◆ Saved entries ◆
== Segment start ==
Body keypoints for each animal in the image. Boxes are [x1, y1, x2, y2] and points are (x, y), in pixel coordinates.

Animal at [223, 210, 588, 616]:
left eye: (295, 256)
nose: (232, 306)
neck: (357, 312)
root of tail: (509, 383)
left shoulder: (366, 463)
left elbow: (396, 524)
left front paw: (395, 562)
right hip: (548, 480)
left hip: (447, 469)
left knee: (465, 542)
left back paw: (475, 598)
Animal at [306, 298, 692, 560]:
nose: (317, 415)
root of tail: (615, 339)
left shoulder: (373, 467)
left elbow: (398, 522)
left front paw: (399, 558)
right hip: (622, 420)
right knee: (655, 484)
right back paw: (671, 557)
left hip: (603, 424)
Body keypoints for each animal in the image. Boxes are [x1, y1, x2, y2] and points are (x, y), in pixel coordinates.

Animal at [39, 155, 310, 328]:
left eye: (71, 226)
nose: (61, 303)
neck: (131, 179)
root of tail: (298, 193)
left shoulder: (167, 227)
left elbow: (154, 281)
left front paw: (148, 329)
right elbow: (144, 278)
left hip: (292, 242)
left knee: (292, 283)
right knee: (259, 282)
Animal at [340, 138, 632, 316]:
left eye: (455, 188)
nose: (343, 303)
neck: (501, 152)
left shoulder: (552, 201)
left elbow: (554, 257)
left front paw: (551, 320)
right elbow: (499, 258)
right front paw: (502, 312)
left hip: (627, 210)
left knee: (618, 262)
== Segment end ==
== Segment start ==
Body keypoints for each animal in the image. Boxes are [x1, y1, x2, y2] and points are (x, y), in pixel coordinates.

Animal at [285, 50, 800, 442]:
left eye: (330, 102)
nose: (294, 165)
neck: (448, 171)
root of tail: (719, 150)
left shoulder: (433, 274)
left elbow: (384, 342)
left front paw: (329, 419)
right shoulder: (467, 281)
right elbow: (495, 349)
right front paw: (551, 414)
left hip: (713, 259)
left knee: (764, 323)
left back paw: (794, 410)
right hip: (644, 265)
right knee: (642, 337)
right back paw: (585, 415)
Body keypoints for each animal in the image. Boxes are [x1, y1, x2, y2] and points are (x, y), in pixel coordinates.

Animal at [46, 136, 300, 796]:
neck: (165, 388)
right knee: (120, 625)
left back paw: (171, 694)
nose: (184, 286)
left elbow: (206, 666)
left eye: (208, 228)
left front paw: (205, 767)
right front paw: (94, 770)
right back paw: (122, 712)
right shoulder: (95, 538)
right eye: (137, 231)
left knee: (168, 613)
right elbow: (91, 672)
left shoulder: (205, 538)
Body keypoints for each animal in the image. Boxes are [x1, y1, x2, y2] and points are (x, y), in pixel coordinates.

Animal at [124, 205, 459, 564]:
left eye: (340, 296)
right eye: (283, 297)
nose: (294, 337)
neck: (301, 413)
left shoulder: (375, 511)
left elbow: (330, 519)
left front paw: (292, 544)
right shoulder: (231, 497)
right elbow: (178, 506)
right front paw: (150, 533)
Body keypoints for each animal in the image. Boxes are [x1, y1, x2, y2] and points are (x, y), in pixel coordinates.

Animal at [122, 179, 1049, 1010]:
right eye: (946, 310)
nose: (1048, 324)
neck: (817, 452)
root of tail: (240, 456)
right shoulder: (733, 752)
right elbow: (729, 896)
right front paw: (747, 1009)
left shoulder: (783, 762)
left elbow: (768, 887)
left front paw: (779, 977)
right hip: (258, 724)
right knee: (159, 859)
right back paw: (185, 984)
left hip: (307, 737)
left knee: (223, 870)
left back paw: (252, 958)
== Segment end ==
◆ WHAT THIS TASK INVOLVES ◆
When the entries above show the word "root" in a line, copy that line out.

◆ RESULT OF THIS EXERCISE ◆
root of tail: (509, 383)
root of tail: (615, 339)
root of tail: (298, 193)
root of tail: (719, 150)
root of tail: (240, 456)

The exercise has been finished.